Schließlich aber bleibt der Frühling aus, die Kälte bleibt, die Sprossen sprießen nicht, die Pflanzen bleiben tot, die Luft erfroren, die Bienen kehren nicht zurück und die Tiere sind ertragslos. Der Mensch hat seine Rechnung ohne die Natur gemacht - obwohl sie der einzige Faktor ist. Schließlich werden die Ressourcen „knapp“ in diesem abgeschiedenen Dorf und die Stimmung schlägt um. Das armselige Leben der Menschen in Nichtigkeit wird zur Trägheit. Die Trägheit zur Langeweile, die Langeweile zur Verzweiflung und die Verzweiflung mündet schließlich im Wahnsinn. Die Regisseure Jessica HoopWoodworth ("Khadak") und Peter Brosens ("Altiplano") zeichnen mit ihren eiskalten grauen Bildern und starren oder sehr langsamen Bewegungen eine Gesellschaft, vor er sich stets Abgründe auftaten, die sie jedoch notdürftig ignorierten. Wird schon werden. Das geht so lange gut, bis es nicht mehr gut geht. Sobald aber der Mensch aus seinem Trott gerissen wird, kocht der stumme Chauvinismus hoch, der hier wie selbstverständlich gegen die Fremden gerichtet wird. Gier und Neid sind hier weitaus stärker als Respekt und Fürsorge. Der Mensch entblößt seine hässliche Fratze. Etwas, worauf der Film ganz bewusst hinarbeitet und dennoch trifft er in seiner Ruhe den Zuschauer unglücklich in die Magengegend.
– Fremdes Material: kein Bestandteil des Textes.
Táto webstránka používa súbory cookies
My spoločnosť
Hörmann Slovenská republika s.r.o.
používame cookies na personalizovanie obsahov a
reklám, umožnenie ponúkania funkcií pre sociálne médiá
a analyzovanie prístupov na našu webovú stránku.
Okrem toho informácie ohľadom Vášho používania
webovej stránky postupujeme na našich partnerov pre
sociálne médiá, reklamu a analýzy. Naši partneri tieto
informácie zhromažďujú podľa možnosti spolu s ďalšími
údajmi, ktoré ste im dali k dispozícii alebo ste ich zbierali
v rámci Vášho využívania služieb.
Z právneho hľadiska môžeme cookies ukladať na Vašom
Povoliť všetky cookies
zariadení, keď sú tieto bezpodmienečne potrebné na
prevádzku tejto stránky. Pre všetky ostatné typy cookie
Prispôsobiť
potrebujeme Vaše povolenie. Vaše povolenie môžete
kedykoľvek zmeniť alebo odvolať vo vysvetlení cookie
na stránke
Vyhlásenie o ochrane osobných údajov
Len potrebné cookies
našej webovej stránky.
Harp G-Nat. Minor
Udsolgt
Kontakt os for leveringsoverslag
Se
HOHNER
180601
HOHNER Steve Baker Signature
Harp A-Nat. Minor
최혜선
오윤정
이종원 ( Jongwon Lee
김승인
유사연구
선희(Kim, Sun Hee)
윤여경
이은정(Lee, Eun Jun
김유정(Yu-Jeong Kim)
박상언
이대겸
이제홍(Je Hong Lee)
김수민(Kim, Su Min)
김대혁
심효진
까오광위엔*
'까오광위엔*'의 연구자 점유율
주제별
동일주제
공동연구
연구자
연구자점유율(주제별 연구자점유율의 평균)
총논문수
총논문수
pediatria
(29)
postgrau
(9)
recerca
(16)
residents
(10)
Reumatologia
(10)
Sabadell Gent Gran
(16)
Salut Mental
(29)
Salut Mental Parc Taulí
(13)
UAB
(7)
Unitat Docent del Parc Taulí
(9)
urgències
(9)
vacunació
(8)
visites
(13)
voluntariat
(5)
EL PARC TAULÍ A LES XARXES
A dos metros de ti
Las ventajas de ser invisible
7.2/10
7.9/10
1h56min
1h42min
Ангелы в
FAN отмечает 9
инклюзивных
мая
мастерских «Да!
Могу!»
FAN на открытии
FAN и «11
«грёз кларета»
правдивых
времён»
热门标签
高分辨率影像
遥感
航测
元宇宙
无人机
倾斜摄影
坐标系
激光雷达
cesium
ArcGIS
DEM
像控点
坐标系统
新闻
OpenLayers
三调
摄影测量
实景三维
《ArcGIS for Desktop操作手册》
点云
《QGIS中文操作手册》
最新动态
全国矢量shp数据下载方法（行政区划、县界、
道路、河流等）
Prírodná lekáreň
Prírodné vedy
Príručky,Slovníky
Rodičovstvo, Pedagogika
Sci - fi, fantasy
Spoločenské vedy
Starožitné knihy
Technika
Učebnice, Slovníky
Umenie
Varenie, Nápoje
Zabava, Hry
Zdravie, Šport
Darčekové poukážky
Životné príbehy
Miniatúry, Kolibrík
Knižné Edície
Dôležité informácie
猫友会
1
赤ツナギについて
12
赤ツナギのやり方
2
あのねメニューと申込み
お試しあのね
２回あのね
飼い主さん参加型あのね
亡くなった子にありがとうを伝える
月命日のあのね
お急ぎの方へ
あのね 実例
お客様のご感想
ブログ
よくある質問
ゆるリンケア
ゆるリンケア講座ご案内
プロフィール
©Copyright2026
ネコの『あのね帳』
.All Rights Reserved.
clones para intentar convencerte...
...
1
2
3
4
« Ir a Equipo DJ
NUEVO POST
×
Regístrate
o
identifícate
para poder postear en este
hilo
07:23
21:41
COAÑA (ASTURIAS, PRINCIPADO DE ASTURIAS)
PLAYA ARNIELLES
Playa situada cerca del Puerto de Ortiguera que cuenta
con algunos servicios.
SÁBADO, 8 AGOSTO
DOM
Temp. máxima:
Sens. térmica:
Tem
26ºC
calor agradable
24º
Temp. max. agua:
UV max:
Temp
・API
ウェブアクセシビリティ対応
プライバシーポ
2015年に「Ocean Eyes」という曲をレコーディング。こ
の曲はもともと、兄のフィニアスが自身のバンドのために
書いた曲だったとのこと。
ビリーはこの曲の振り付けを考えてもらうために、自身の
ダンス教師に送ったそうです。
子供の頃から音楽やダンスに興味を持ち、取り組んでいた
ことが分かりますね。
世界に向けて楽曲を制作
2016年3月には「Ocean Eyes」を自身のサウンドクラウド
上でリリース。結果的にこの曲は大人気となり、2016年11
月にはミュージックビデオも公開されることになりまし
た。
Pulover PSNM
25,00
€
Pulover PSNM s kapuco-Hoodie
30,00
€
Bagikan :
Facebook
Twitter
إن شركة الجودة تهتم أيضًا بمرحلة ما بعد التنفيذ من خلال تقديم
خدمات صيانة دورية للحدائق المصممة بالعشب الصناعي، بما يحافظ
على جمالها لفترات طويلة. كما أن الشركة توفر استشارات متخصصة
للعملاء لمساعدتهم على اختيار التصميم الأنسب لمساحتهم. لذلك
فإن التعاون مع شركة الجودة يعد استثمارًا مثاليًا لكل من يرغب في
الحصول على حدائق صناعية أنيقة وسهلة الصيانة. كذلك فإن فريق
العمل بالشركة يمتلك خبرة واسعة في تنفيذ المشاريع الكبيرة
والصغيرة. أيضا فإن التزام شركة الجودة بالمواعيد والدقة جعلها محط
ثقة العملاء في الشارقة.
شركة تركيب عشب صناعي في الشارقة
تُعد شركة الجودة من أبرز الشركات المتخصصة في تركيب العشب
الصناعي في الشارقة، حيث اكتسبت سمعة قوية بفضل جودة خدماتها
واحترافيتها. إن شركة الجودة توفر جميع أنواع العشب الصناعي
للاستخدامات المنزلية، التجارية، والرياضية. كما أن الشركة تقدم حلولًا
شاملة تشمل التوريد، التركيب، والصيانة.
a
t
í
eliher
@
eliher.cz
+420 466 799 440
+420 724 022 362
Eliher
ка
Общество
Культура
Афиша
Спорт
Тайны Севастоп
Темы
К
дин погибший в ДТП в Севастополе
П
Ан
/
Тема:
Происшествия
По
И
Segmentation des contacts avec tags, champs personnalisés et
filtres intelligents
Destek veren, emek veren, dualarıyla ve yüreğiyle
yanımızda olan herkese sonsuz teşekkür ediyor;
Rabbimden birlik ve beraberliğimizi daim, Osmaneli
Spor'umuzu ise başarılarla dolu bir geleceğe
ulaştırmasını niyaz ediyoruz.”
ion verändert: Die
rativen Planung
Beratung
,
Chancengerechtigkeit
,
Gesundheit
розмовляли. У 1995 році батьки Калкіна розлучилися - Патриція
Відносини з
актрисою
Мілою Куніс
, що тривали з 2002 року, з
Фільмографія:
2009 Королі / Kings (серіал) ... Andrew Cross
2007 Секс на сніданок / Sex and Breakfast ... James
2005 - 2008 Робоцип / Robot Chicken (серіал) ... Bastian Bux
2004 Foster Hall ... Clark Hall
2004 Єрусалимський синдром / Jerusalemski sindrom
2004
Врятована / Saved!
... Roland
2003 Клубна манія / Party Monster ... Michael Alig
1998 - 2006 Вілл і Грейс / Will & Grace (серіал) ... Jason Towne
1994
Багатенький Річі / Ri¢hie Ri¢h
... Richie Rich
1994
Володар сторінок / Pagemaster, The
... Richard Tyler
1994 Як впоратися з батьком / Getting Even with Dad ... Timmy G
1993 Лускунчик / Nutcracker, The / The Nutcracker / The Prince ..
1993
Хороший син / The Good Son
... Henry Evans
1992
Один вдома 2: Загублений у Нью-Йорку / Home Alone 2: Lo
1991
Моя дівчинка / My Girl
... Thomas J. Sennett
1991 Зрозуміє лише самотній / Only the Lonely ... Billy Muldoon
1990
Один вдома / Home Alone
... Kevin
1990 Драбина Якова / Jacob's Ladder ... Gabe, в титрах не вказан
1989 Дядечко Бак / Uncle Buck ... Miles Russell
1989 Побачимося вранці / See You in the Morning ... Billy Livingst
Diese gezeigten Reaktionen der Bevölkerung gegenüber Fremden sind beinahe allegorisch auf die Welt zu übertragen - und eben heutzutage schmerzlich treffend, wenn man über das Verhalten der deutschen Bevölkerung nachdenkt. Sobald der ach so liberale Deutsche aus seinem egozentrischen Trott heraus muss, wird er radikal feindlich gegen alles und jeden, was in seiner Nähe ist. Konkret: Am wenigsten schlimm sind da noch die hirnverbrannten Krakehler, die allgemein gegen Flüchtlinge wettern. Das sind Individuen, die weder den Schuss, noch irgendwelche Fakten gehört zu haben scheinen. Die können gerne laut schreien, das beweist nur, dass sie verzweifelt aber bewusst in die falsche Richtung laufen. Schlimmer sind da fast schon die verkappten Asyl-Kritiker, die man immer wieder gerne sagen hört: „Ja, den Flüchtlingen muss geholfen werden, aber doch nicht bei mir in der Nähe.“ Es sind alarmierende Zeiten, um in Deutschland zu leben. Man hat alles im Überfluss, aber nicht genug. Lieber werden Nahrung und Textilien täglich weggeschmissen, als an Bedürftige abgegeben. Es ist, gelinde gesagt, pervers. Rechtspopulismus scheint wieder hoftauglich zu werden und das kann, das darf nicht sein. Nicht im 21. Jahrhundert, nicht bei uns mit einer solchen Geschichte.
Fazit
Der belgische Film aus dem Jahr 2012 ist natürlich mitnichten ein Film, der sich spezifisch mit der deutschen Bevölkerung auseinandersetzt, aber er ist so zielgenau und passend inszeniert und zeigt so treffend dramatisch die gesellschaftlichen Vorgänge, die sich nun auch in Deutschland wiederfinden lassen, dass man nicht umhin kommt, das Fingerspitzengefühl des Regie-Duos anzuerkennen. Die Bilder erinnern in ihrer Ruhe und bittersüßen Nüchternheit an die Arbeit von Bela Tarr, auch wenn „Die fünfte Jahreszeit“ mit knapp 90 Minuten nicht einmal fast in die Länge der Werke des ungarischen Regisseurs gelangen. Ein kraftvoller Film, der immer wieder mit seiner Intensität das Herz bis zum Halse schlagen lässt, sodass man am liebsten eine Pause für ein paar Sekunden einlegen möchte. Nur dass das nicht geht, ebenso wenig wie in der Realität. Pflichtprogramm.